Tracing scientific ideas about the structure of Earth, Global Warming creates an intellectual portrait of the shifts in thinking that have led to the current controversy, enabling readers to make up their own minds on this important issue.
In the two centuries we have burned fossil fuels, industrialized nations have helped create the swiftest spike in temperatures ever recorded. Global warming leaves us teetering on the edge of one of the most critical, large-scale crises in human history—a crisis that may doom the human species or invert global power structures. How will we react and adapt?
Global Warming takes one of the hot-button issues of our time and surveys it in historical context, creating an intellectual portrait of the multi-century shifts in thinking that have led to gradual acceptance of the concept. The book summarizes pertinent aspects of geology, earth science, and climate science in easy-to-read terms. It then frames this background in terms of cultural and social shifts, including the Industrial Revolution, conspicuous consumption, and modern environmentalism. In addition, a study of the ebb and flow of cultural and political reception relates the issue to religious and social ideas.

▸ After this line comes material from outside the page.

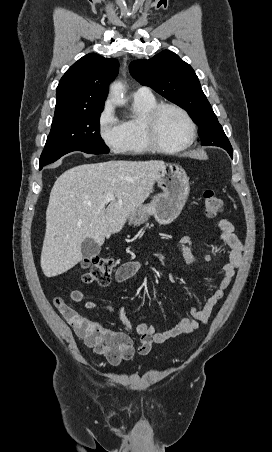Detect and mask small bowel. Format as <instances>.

The information presented here will enable the reader to understand the scientific case stating that human activity has caused an unprecedented warming in the late 20th and early 21st centuries. Technical and political objections to this thesis are also covered, so that readers may form their own opinions on this critical subject.
Features
• Includes excerpts from writing and policy related to climate change
• Offers a timeline of the development of the idea of global warming
Highlights
• Unlike other books on the subject, it looks at the development of the idea of global warming and climate change, rather than just the science and technology
• Offers a historical guide showing how scientific ideas and human evolution have proceeded in lock-step and places information about global warming within larger historical patterns of cultural and scientific thought
• Provides a selection of policy initiatives, from the local arena to the world stage, that attempt to make positive changes in human influence on climate and suggests how readers might help to solve the problem in their own communities
Brian C. Black is professor of history and environmental studies at Penn State Altoona, Altoona, PA. He is the author of several books and essays, including Petrolia: The Landscape of America's First Oil Boom. He specializes in the environmental history of North America, particularly energy.
Gary J. Weisel is associate professor of physics and history of Science at Penn State, Altoona. He specializes in the history of 20th-century physics communities and also does research in nuclear physics and materials science.